La Grande Bellezza di Paolo Sorrentino

(articolo in via di revisione)

per certi versi ricorda il ventre dell’architetto di greenaway, non ci sono però tematiche freudiane né morbosità varie, tantomeno la compiutezza estetica/pittorica o il respiro cinico e devastante; per certi altri (la maggior parte) si riferisce inevitabilmente a la dolce vita, riprendendone struttura e tematiche portanti.

sorrentino da una parte ha un modo iperdinamico di fare regia, con camere che svolazzano e che seguono e che si spostano (anche se forse non in questo film più di altri. dal punto di vista strettamente tecnico this must be the place era superiore, per non parlare dell’impianto sregolato e divertito de il divo) dall’altra una capacità di scrittura quantomeno discutibile.

più che discutibile, sorprendentemente immatura tanto da sembrare semplificata.

si parla di un tizio che ha visto morire la sua vena artistica ed è diventato un decadente critico, tra una festa e l’altra. si sposta per roma tra le varie bellezze (ridotte allo scenografico) e tra un cosmo di personaggi alla ricerca di sé, tra una critica all’intellettualismo e l’altra, infine va trovando sé stesso in un ritorno ad un nucleo intimista ed originario.
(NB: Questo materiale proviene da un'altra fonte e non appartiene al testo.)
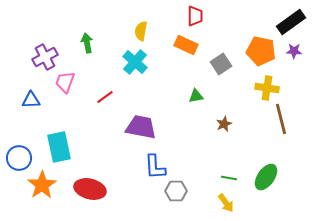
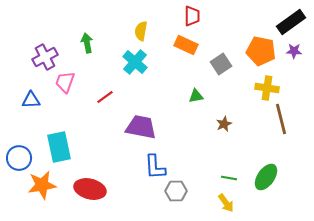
red trapezoid: moved 3 px left
orange star: rotated 24 degrees clockwise
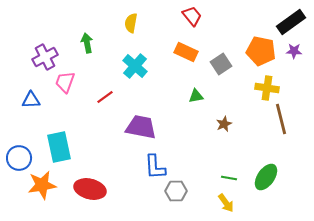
red trapezoid: rotated 40 degrees counterclockwise
yellow semicircle: moved 10 px left, 8 px up
orange rectangle: moved 7 px down
cyan cross: moved 4 px down
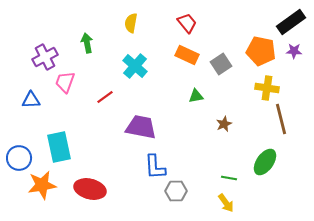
red trapezoid: moved 5 px left, 7 px down
orange rectangle: moved 1 px right, 3 px down
green ellipse: moved 1 px left, 15 px up
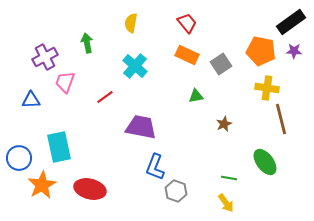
green ellipse: rotated 72 degrees counterclockwise
blue L-shape: rotated 24 degrees clockwise
orange star: rotated 20 degrees counterclockwise
gray hexagon: rotated 20 degrees clockwise
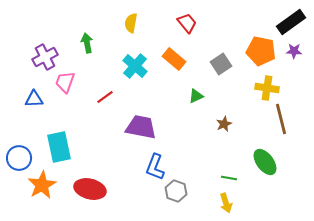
orange rectangle: moved 13 px left, 4 px down; rotated 15 degrees clockwise
green triangle: rotated 14 degrees counterclockwise
blue triangle: moved 3 px right, 1 px up
yellow arrow: rotated 18 degrees clockwise
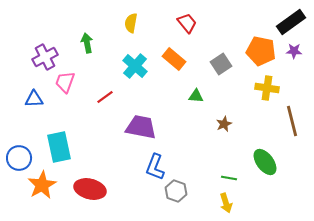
green triangle: rotated 28 degrees clockwise
brown line: moved 11 px right, 2 px down
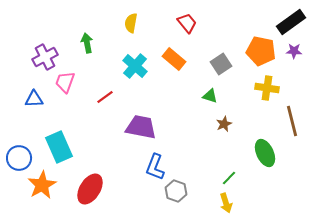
green triangle: moved 14 px right; rotated 14 degrees clockwise
cyan rectangle: rotated 12 degrees counterclockwise
green ellipse: moved 9 px up; rotated 12 degrees clockwise
green line: rotated 56 degrees counterclockwise
red ellipse: rotated 72 degrees counterclockwise
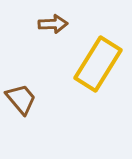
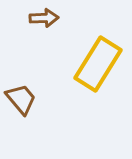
brown arrow: moved 9 px left, 6 px up
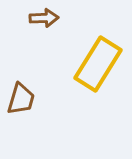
brown trapezoid: rotated 56 degrees clockwise
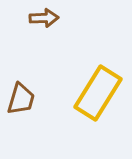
yellow rectangle: moved 29 px down
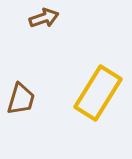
brown arrow: rotated 16 degrees counterclockwise
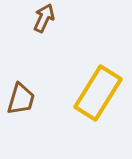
brown arrow: rotated 48 degrees counterclockwise
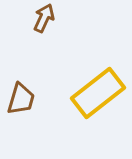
yellow rectangle: rotated 20 degrees clockwise
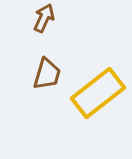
brown trapezoid: moved 26 px right, 25 px up
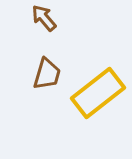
brown arrow: rotated 64 degrees counterclockwise
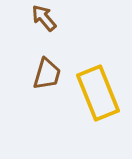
yellow rectangle: rotated 74 degrees counterclockwise
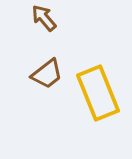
brown trapezoid: rotated 36 degrees clockwise
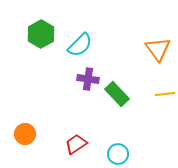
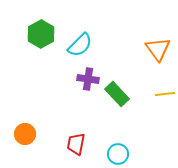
red trapezoid: rotated 45 degrees counterclockwise
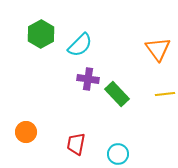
orange circle: moved 1 px right, 2 px up
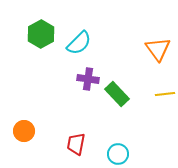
cyan semicircle: moved 1 px left, 2 px up
orange circle: moved 2 px left, 1 px up
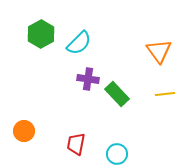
orange triangle: moved 1 px right, 2 px down
cyan circle: moved 1 px left
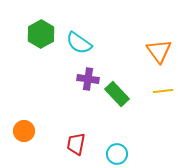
cyan semicircle: rotated 80 degrees clockwise
yellow line: moved 2 px left, 3 px up
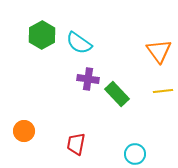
green hexagon: moved 1 px right, 1 px down
cyan circle: moved 18 px right
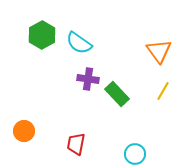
yellow line: rotated 54 degrees counterclockwise
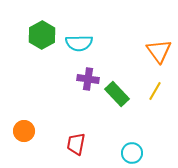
cyan semicircle: rotated 36 degrees counterclockwise
yellow line: moved 8 px left
cyan circle: moved 3 px left, 1 px up
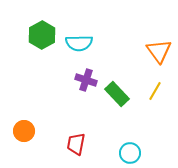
purple cross: moved 2 px left, 1 px down; rotated 10 degrees clockwise
cyan circle: moved 2 px left
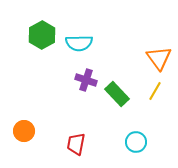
orange triangle: moved 7 px down
cyan circle: moved 6 px right, 11 px up
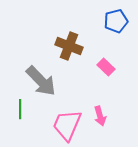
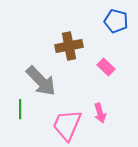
blue pentagon: rotated 30 degrees clockwise
brown cross: rotated 32 degrees counterclockwise
pink arrow: moved 3 px up
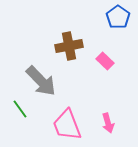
blue pentagon: moved 2 px right, 4 px up; rotated 20 degrees clockwise
pink rectangle: moved 1 px left, 6 px up
green line: rotated 36 degrees counterclockwise
pink arrow: moved 8 px right, 10 px down
pink trapezoid: rotated 44 degrees counterclockwise
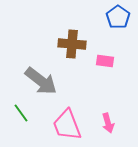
brown cross: moved 3 px right, 2 px up; rotated 16 degrees clockwise
pink rectangle: rotated 36 degrees counterclockwise
gray arrow: rotated 8 degrees counterclockwise
green line: moved 1 px right, 4 px down
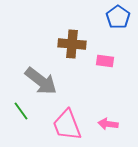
green line: moved 2 px up
pink arrow: moved 1 px down; rotated 114 degrees clockwise
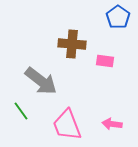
pink arrow: moved 4 px right
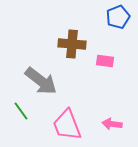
blue pentagon: rotated 15 degrees clockwise
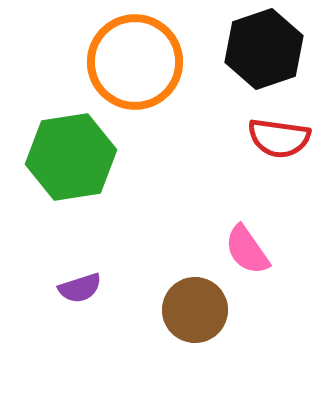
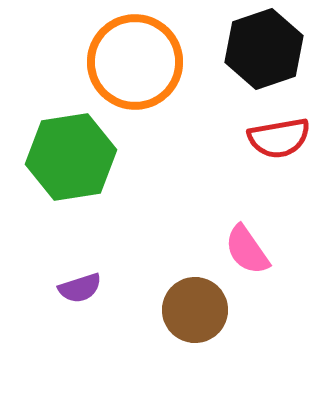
red semicircle: rotated 18 degrees counterclockwise
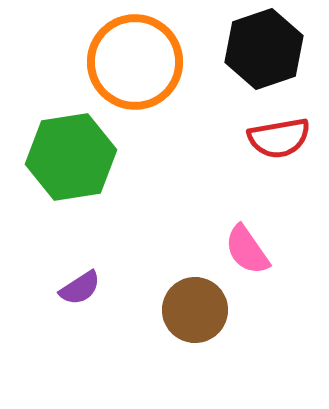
purple semicircle: rotated 15 degrees counterclockwise
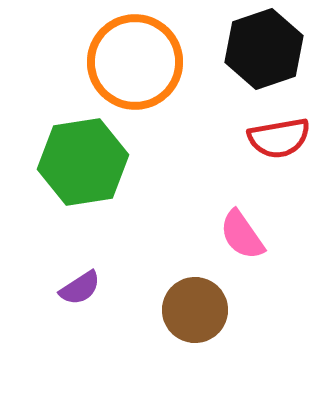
green hexagon: moved 12 px right, 5 px down
pink semicircle: moved 5 px left, 15 px up
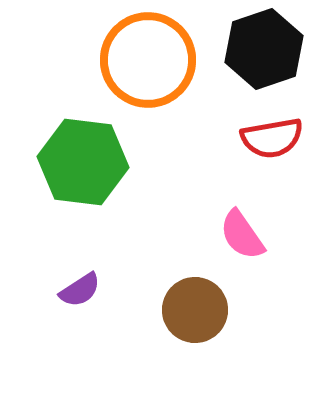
orange circle: moved 13 px right, 2 px up
red semicircle: moved 7 px left
green hexagon: rotated 16 degrees clockwise
purple semicircle: moved 2 px down
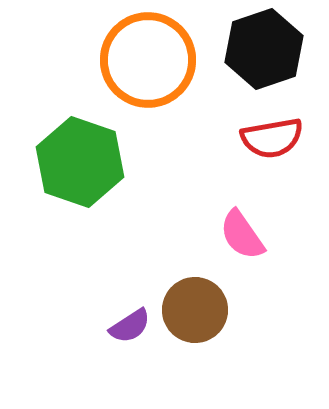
green hexagon: moved 3 px left; rotated 12 degrees clockwise
purple semicircle: moved 50 px right, 36 px down
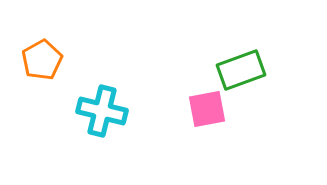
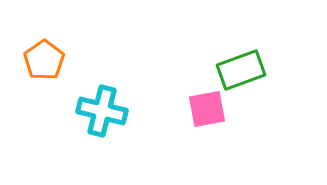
orange pentagon: moved 2 px right; rotated 6 degrees counterclockwise
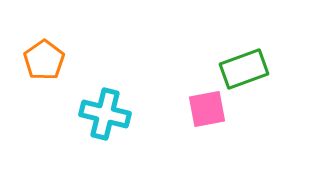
green rectangle: moved 3 px right, 1 px up
cyan cross: moved 3 px right, 3 px down
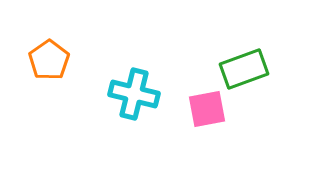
orange pentagon: moved 5 px right
cyan cross: moved 29 px right, 20 px up
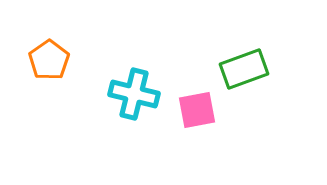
pink square: moved 10 px left, 1 px down
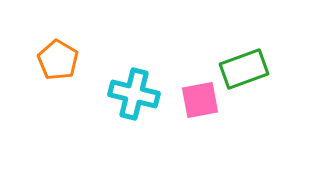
orange pentagon: moved 9 px right; rotated 6 degrees counterclockwise
pink square: moved 3 px right, 10 px up
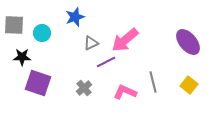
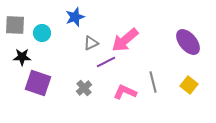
gray square: moved 1 px right
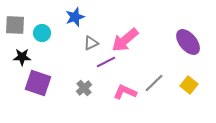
gray line: moved 1 px right, 1 px down; rotated 60 degrees clockwise
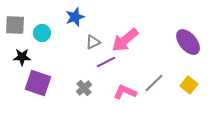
gray triangle: moved 2 px right, 1 px up
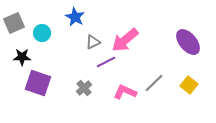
blue star: rotated 24 degrees counterclockwise
gray square: moved 1 px left, 2 px up; rotated 25 degrees counterclockwise
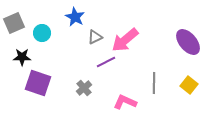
gray triangle: moved 2 px right, 5 px up
gray line: rotated 45 degrees counterclockwise
pink L-shape: moved 10 px down
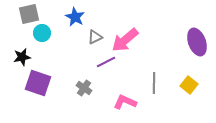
gray square: moved 15 px right, 9 px up; rotated 10 degrees clockwise
purple ellipse: moved 9 px right; rotated 20 degrees clockwise
black star: rotated 12 degrees counterclockwise
gray cross: rotated 14 degrees counterclockwise
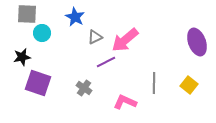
gray square: moved 2 px left; rotated 15 degrees clockwise
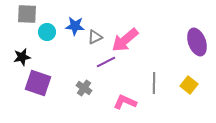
blue star: moved 9 px down; rotated 24 degrees counterclockwise
cyan circle: moved 5 px right, 1 px up
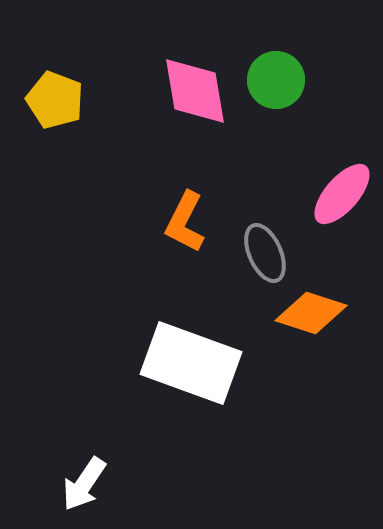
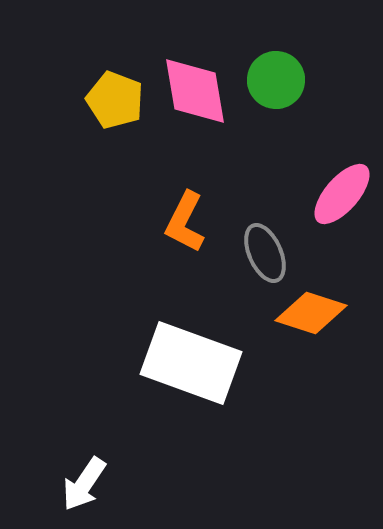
yellow pentagon: moved 60 px right
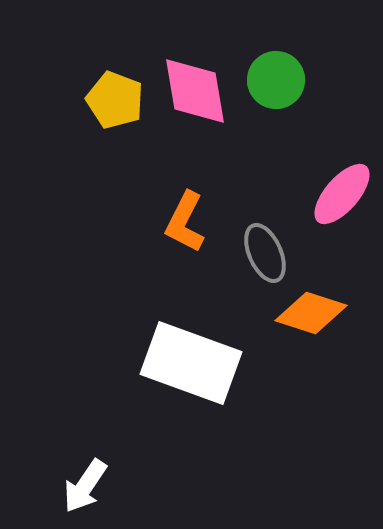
white arrow: moved 1 px right, 2 px down
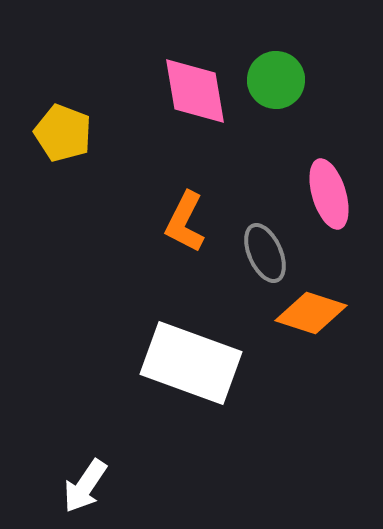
yellow pentagon: moved 52 px left, 33 px down
pink ellipse: moved 13 px left; rotated 58 degrees counterclockwise
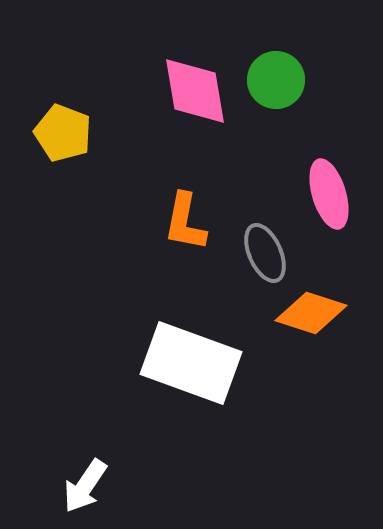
orange L-shape: rotated 16 degrees counterclockwise
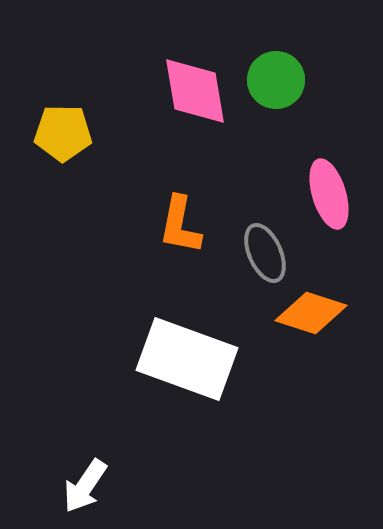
yellow pentagon: rotated 20 degrees counterclockwise
orange L-shape: moved 5 px left, 3 px down
white rectangle: moved 4 px left, 4 px up
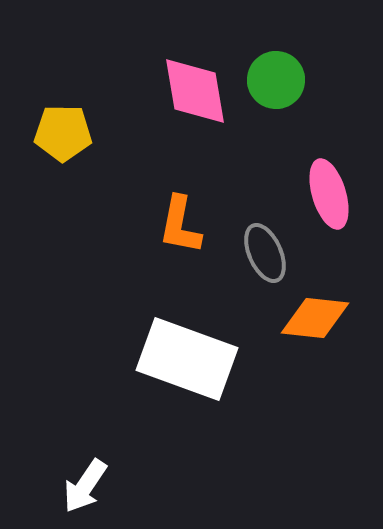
orange diamond: moved 4 px right, 5 px down; rotated 12 degrees counterclockwise
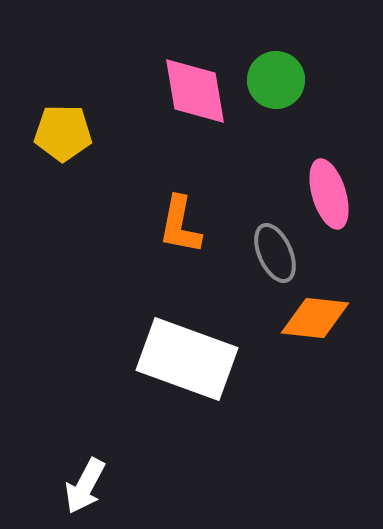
gray ellipse: moved 10 px right
white arrow: rotated 6 degrees counterclockwise
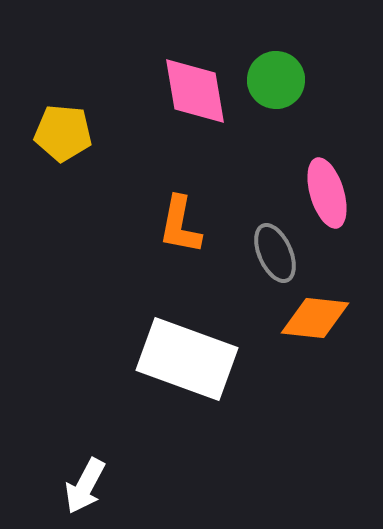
yellow pentagon: rotated 4 degrees clockwise
pink ellipse: moved 2 px left, 1 px up
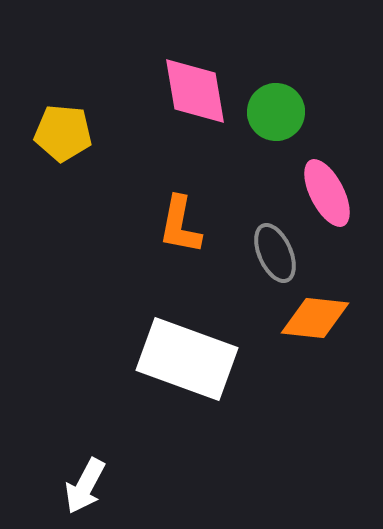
green circle: moved 32 px down
pink ellipse: rotated 10 degrees counterclockwise
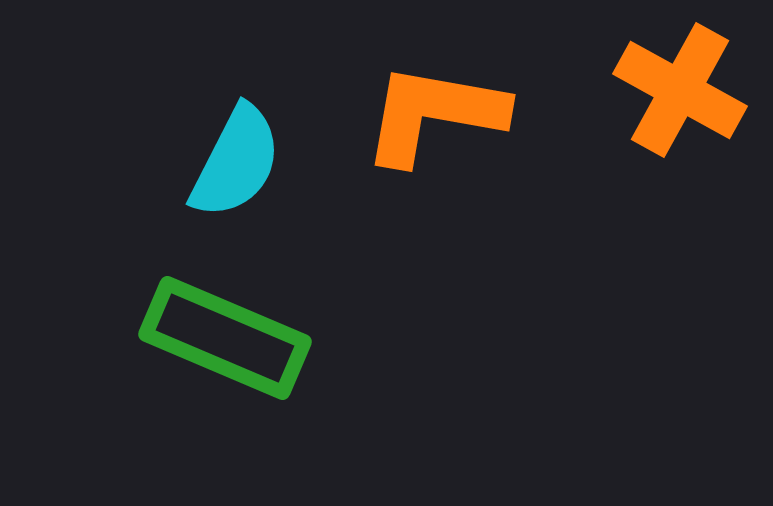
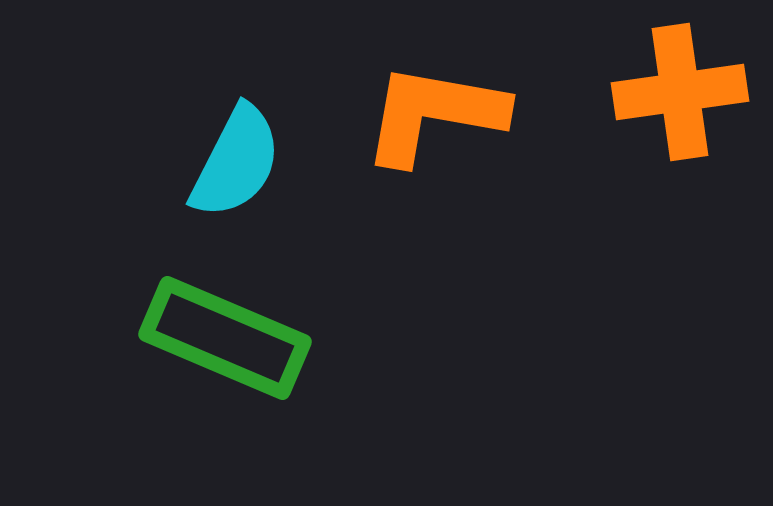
orange cross: moved 2 px down; rotated 37 degrees counterclockwise
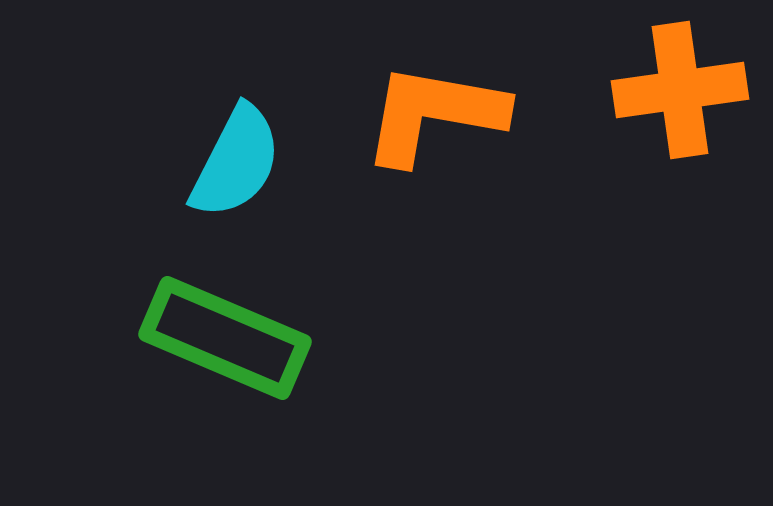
orange cross: moved 2 px up
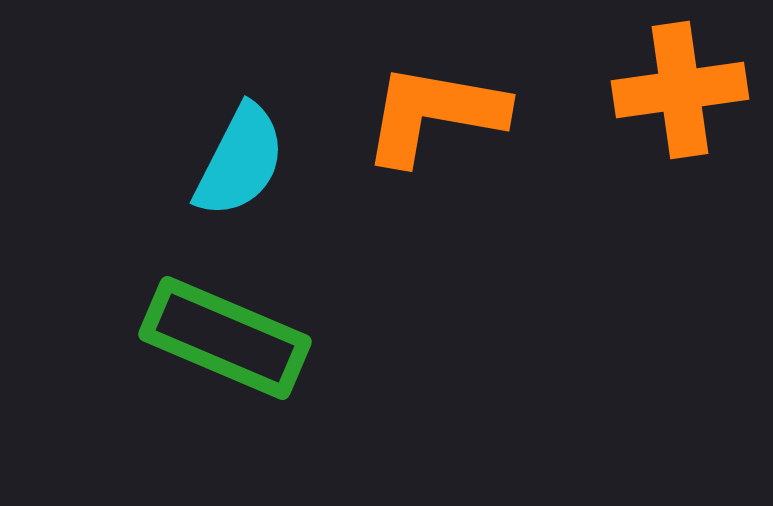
cyan semicircle: moved 4 px right, 1 px up
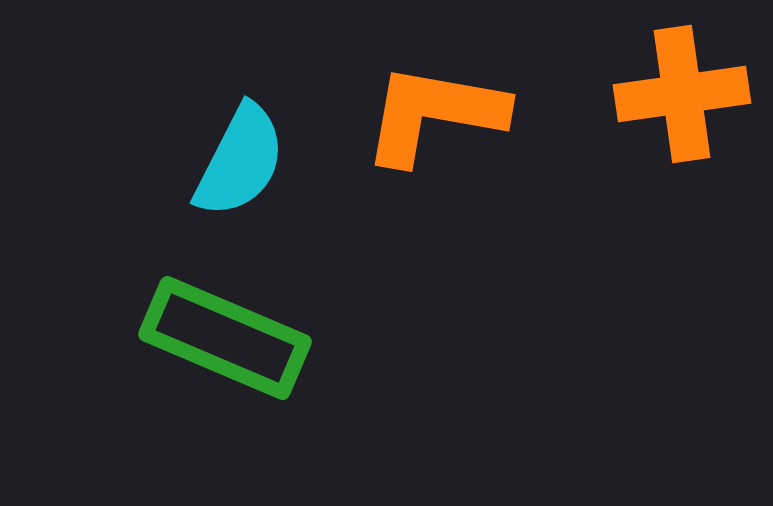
orange cross: moved 2 px right, 4 px down
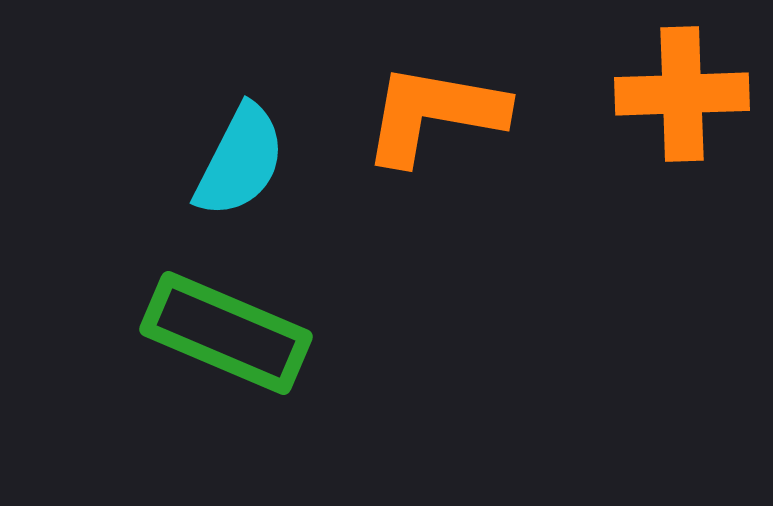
orange cross: rotated 6 degrees clockwise
green rectangle: moved 1 px right, 5 px up
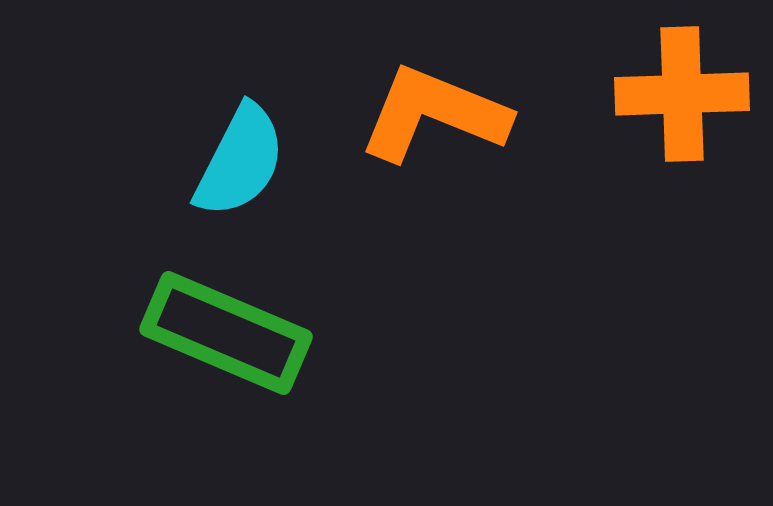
orange L-shape: rotated 12 degrees clockwise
si dipinge un sistema di personaggi continuamente infelici ma che continuamente osservano la felicità e ne vanno in cerca, in modo tipicamente postmoderno ma anche anti-esistenzialista. il percorso che porta alla serenità si snoda per svariati cunicoli di smarrimento individuale e relazionale.

la conclusione è da terza media. sembra quasi una negazione di tutte le tematiche affrontate durante il film. già l’ingresso della santa nella narrazione fa suonare più di una campanella d’allarme. quando poi c’è il discorso sulle ‘radici’ l’edificio narrativo sembra tremare e poi rivoltarsi e allora sembra quasi di poterne vedere le fondamenta: laddove sembrava esserci post-esistenzialismo e postmodernismo altro non c’era che uno sciatto umanesimo militante, un tirare i remi in barca e dirsi emotivi, intimi, serenamente astanti da un flusso che (forse non lo si sa, forse non lo si considera) si è originato proprio dalla stessa emotiva intima e serena distanza che qua sembra essere la bussola che impedisce al protagonista di smarrirsi per sempre.

la società che viene presentata e criticata è una denaturazione, una svogliata marcescenza etico-individuale.

come in this must be the place, ogni intento tematico e concettuale si rivela debole ed alcune scene in vista di ciò perdono la loro funzione di inspessimento e divengono soltanto un tentativo di estetizzare una critica pressappochista e acerba (qua, tanto per fare uno dei mille esempi possibili, la scena del chirurgo plastico. in this must be the place, le svariate presentazioni del protagonista nel suo ambiente domestico).

è un peccato che una regia così potente e divertente (apice del divertimento era ne il divo, in cui per lo meno non si veniva disturbati da una retorica così sciatta) ed una costruzione di personaggi così ironica e grottesca debbano scontrarsi con un contenuto così debole.

parecchie tematiche al fuoco, parecchi personaggi carini, parecchie belle inquadrature ed alla fine un disperato tentativo di regalare tutto il lavoro ad una scomoda mediocrità. al netto di questa grave lacuna concettuale, il film riesce comunque a funzionare grazie ad una potenza visiva e descrittiva innegabili.

è un peccato. forse sorrentino dovrebbe smettere di scriversi i film e fare ciò che gli riesce meglio: rendere quanto raccontato un vigoroso simulacro estetico.